Текст:
===
Европейские и русские художники (в отличие от живописцев и поэтов Дальнего Востока) нечасто бывают психологами и философами искусства. Лишь немногие из них испытывали необходимость с достаточной полнотой осмыслить внутренний опыт, который лежит в основе их художественных откровений, и облечь его в слова, которые помогут другим приобщиться даже к тому, что в слова не вполне вмещается. Но кто же это сделает, если не они?

Кем-то замечательно сказано, что существуют два типа знания: можно знать «о чем-то», а можно знать «что-то». Знание первого типа приобретается в рамках пресловутого «субъект-объектного отношения». Оно может быть обширным и полезным, оно не противится систематизации, сравнительно легко транслируется в рационально-вербальной, однозначно понимаемой форме, но при этом остается поверхностным в буквальном, не оценочном смысле слова: это знание о поверхности вещей, которые предстоят человеку («субъекту») как внешние объекты. Знание второго типа преодолевает эту отстраненность, оно подразумевает внутреннюю сопричастность с изучаемым явлением, проникновение в его сущность, видение предмета «изнутри», результат его — не рациональное знание только, а целостный опыт. Передать его не так легко: чтобы понять суть дела, другой должен обладать в какой-то мере аналогичным опытом.

Когда я начинал заниматься проблематикой художественного творчества, я обратил внимание на то, что большие ученые, оснащенные высоким профессионализмом и обширными знаниями, могут проходить мимо наиболее существенных моментов зарождения и воплощения художественных замыслов. Думаю, что причина этого — именно отсутствие собственного, пусть скромного, но полноценного опыта — опыта творчества в каком-либо виде искусства; они знают «о чем-то», а не «что-то». (Редчайшее исключение — это работы М.М. Бахтина, о собственном художественном творчестве которого мне ничего не известно.)

По этой причине исключительную ценность для психологии искусства и для развивающей педагогической практики в этой области имеют те немногочисленные труды художников, которые не только создавали свои произведения, но с такой же серьезностью делились опытом их порождения.

Один из этих немногих — Михаил Александрович Чехов, гениальный актер, теоретик театра, педагог, мыслитель и человек, обладавший определенным духовно-практическим опытом самопознания.

Его литературное наследие, как и сама театральная практика, включает в себя многие психологические и технические подробности, которые до конца понятны и жизненно важны только для работников театра. Но еще больше в них того, что равно значимо для всех областей художественного, а может, и всякого иного творчества. Косвенным образом — даже для такого, которое в аскетической практике называлось «художеством из художеств» и которое состоит не в создании какого-либо произведения, а в создании, точнее — воссоздании себя самого, своей истинной человеческой сущности.
===
Раздел записей:

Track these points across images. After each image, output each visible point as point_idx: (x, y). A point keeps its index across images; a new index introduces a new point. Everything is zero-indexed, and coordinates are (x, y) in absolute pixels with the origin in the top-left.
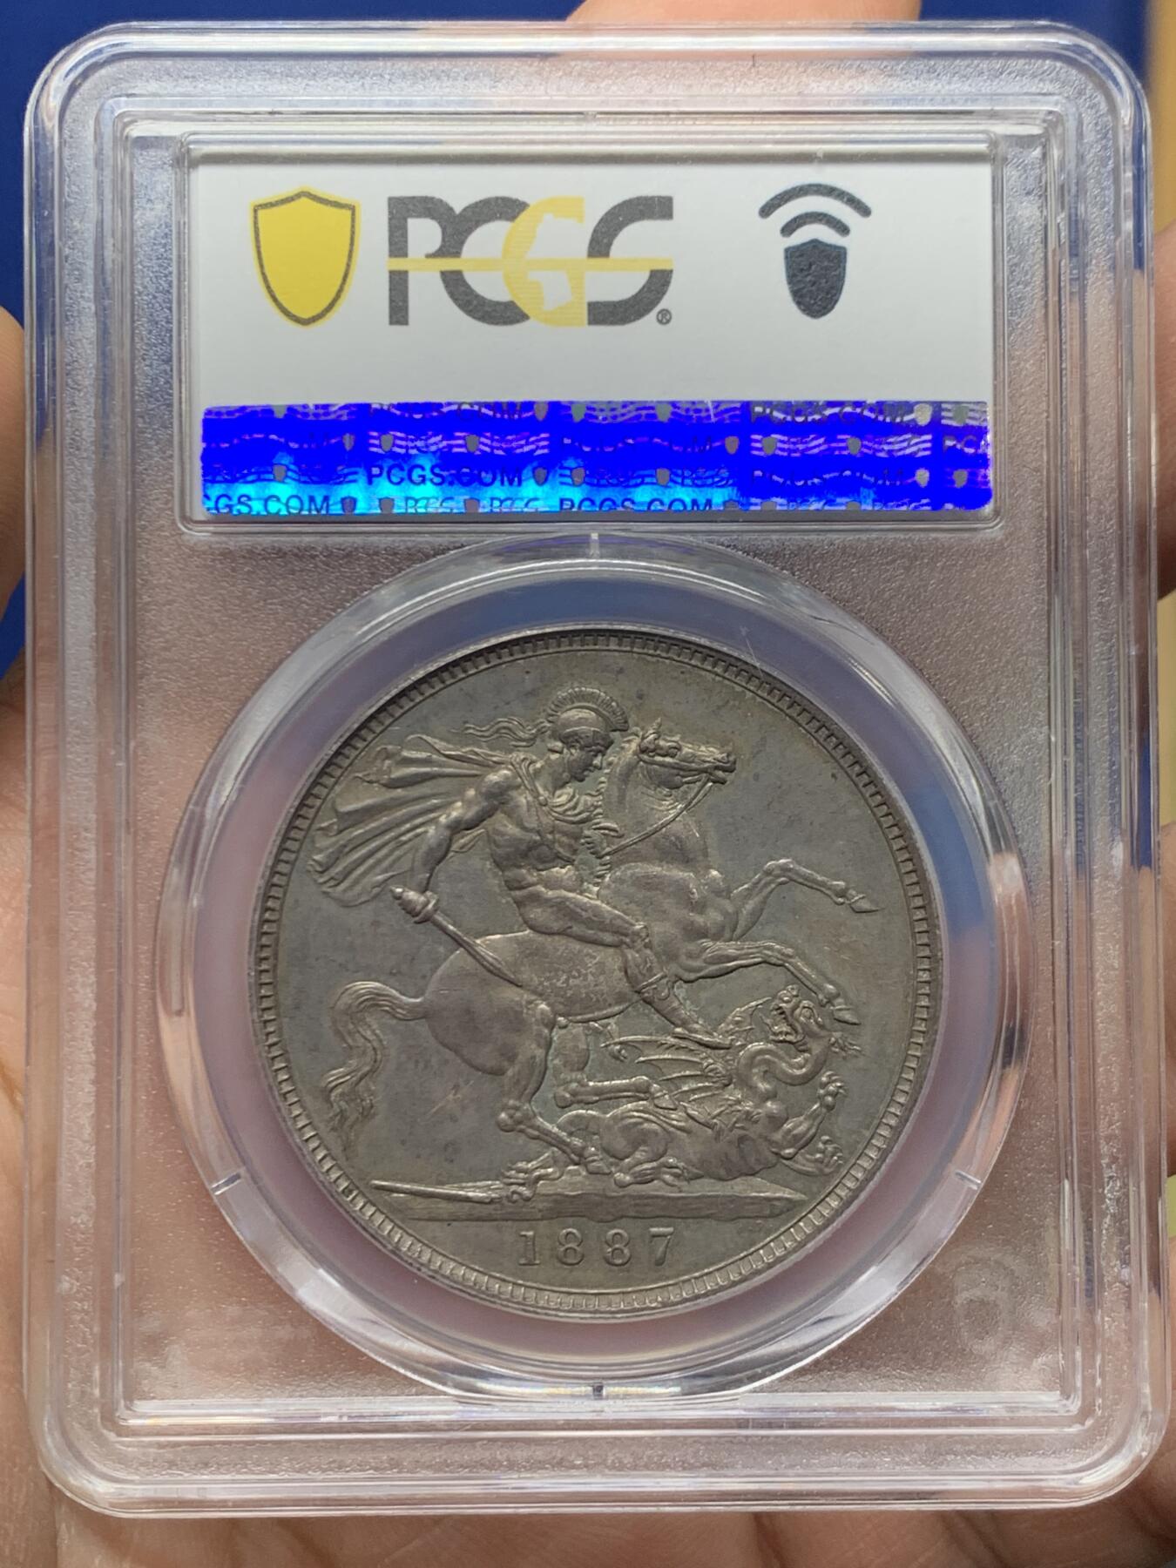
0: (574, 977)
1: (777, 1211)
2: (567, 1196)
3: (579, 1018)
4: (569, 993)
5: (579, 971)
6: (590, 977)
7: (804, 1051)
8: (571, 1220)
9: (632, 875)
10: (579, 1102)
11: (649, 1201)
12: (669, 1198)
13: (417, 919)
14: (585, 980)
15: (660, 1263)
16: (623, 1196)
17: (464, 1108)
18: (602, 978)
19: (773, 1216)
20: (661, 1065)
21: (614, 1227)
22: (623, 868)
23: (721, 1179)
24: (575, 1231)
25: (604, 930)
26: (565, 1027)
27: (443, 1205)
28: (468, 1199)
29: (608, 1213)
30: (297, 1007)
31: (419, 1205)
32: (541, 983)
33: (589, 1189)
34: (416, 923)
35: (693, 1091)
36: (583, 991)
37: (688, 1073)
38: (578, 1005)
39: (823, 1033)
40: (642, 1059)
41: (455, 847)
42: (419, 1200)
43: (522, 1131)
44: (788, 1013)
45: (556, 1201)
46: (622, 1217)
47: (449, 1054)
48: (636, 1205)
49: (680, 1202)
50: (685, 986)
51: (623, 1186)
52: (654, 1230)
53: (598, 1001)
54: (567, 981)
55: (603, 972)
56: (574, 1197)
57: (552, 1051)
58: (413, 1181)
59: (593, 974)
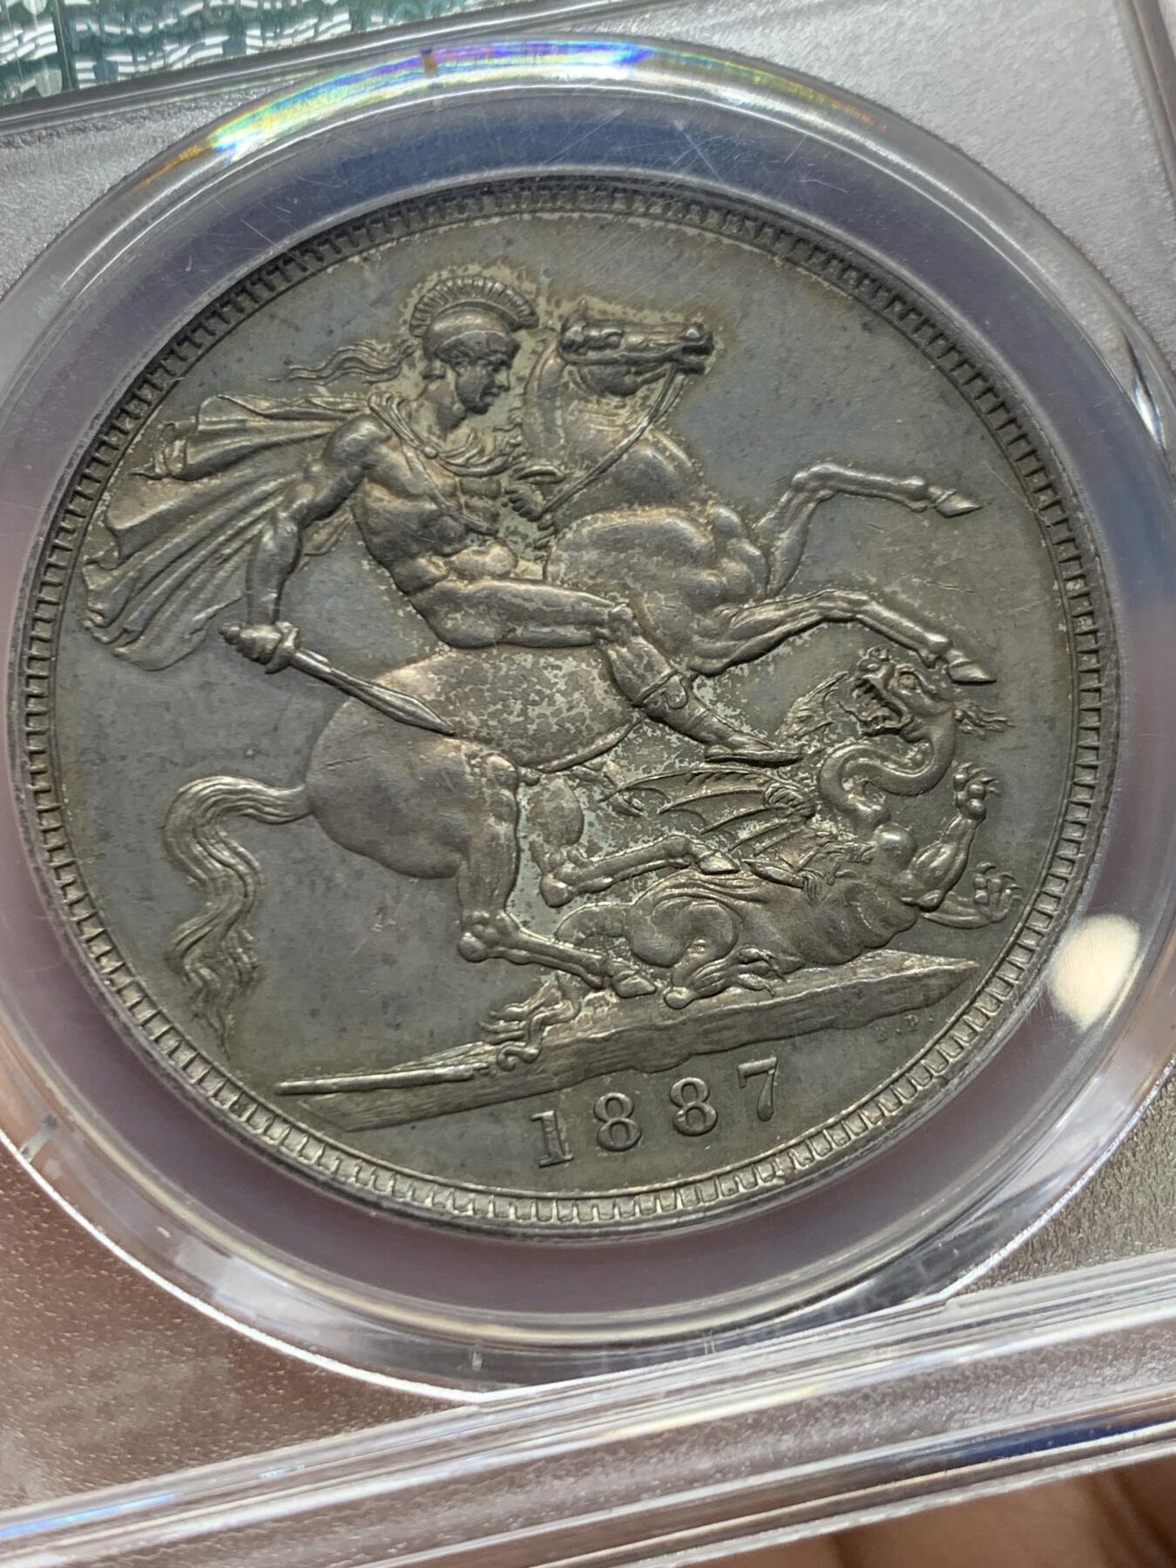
0: (535, 703)
1: (934, 994)
2: (594, 1041)
3: (555, 763)
4: (532, 728)
5: (539, 693)
6: (559, 698)
7: (918, 740)
8: (607, 1079)
9: (591, 533)
10: (582, 892)
11: (728, 1021)
12: (758, 1009)
13: (270, 666)
14: (552, 702)
15: (764, 1116)
16: (684, 1023)
17: (402, 939)
18: (577, 695)
19: (928, 1003)
20: (699, 810)
21: (680, 1077)
22: (574, 525)
23: (834, 964)
24: (621, 1096)
26: (537, 782)
27: (398, 1097)
28: (437, 1080)
29: (665, 1055)
30: (105, 836)
31: (360, 1102)
32: (484, 724)
33: (626, 1023)
34: (270, 672)
35: (758, 837)
36: (553, 721)
37: (743, 811)
38: (549, 744)
39: (942, 706)
40: (667, 805)
41: (308, 548)
42: (358, 1098)
43: (501, 956)
44: (879, 686)
45: (578, 1053)
46: (690, 1055)
47: (358, 861)
48: (706, 1033)
49: (773, 1012)
50: (710, 682)
51: (678, 1007)
52: (746, 1066)
53: (579, 731)
54: (523, 712)
56: (605, 1039)
57: (523, 821)
58: (348, 1070)
59: (563, 693)
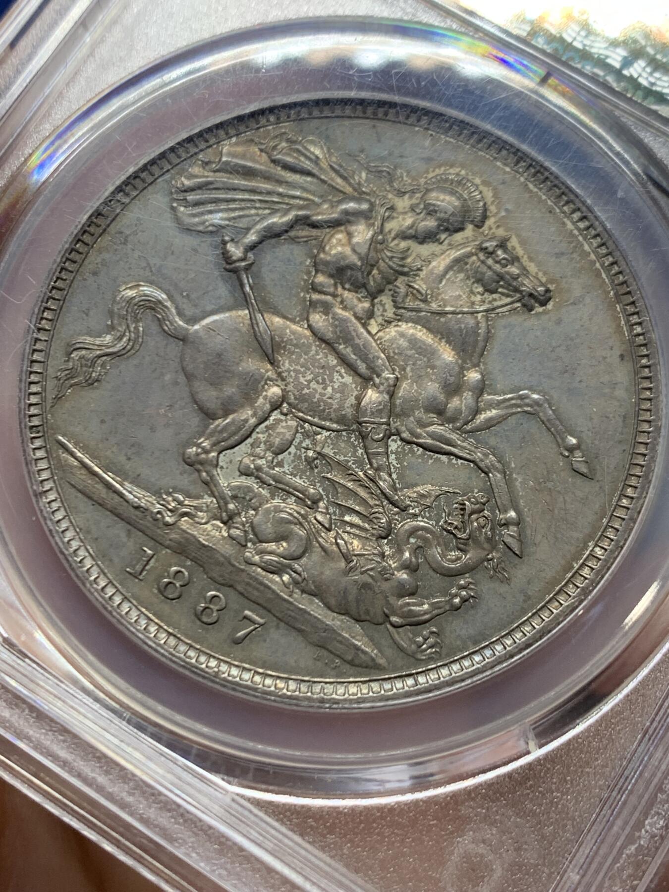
0: (318, 382)
1: (357, 662)
2: (199, 541)
3: (301, 414)
4: (306, 391)
5: (324, 380)
6: (329, 389)
7: (461, 550)
8: (189, 563)
9: (412, 335)
10: (257, 477)
11: (262, 588)
12: (278, 595)
13: (228, 267)
14: (325, 388)
15: (238, 642)
16: (243, 570)
17: (167, 425)
18: (338, 395)
19: (351, 663)
20: (340, 490)
21: (218, 591)
22: (410, 324)
23: (329, 608)
24: (186, 573)
25: (364, 361)
26: (286, 415)
27: (100, 486)
28: (121, 495)
29: (221, 576)
30: (95, 274)
31: (82, 474)
32: (289, 371)
33: (218, 547)
34: (226, 270)
35: (352, 525)
36: (317, 396)
37: (357, 508)
38: (306, 405)
39: (486, 546)
40: (329, 476)
41: (292, 233)
42: (83, 471)
43: (199, 471)
44: (467, 512)
45: (187, 539)
46: (231, 586)
47: (182, 379)
48: (248, 584)
49: (285, 604)
50: (399, 443)
51: (249, 563)
52: (247, 613)
53: (324, 410)
54: (309, 382)
55: (342, 392)
56: (204, 545)
57: (263, 425)
58: (93, 457)
59: (333, 389)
===
Задание A:
Чьи работы автор текста называет редчайшим исключением?
Задание B:
Перепишите из текста отрывок от слов «По этой причине» до слов «духовно-практическим опытом самопознания.».
Отвечать нужно, опираясь только на текст.

Ответ на задание A:
Работы М.М. Бахтина.

Ответ на задание B:
По этой причине исключительную ценность для психологии искусства и для развивающей педагогической практики в этой области имеют те немногочисленные труды художников, которые не только создавали свои произведения, но с такой же серьезностью делились опытом их порождения.

Один из этих немногих — Михаил Александрович Чехов, гениальный актер, теоретик театра, педагог, мыслитель и человек, обладавший определенным духовно-практическим опытом самопознания.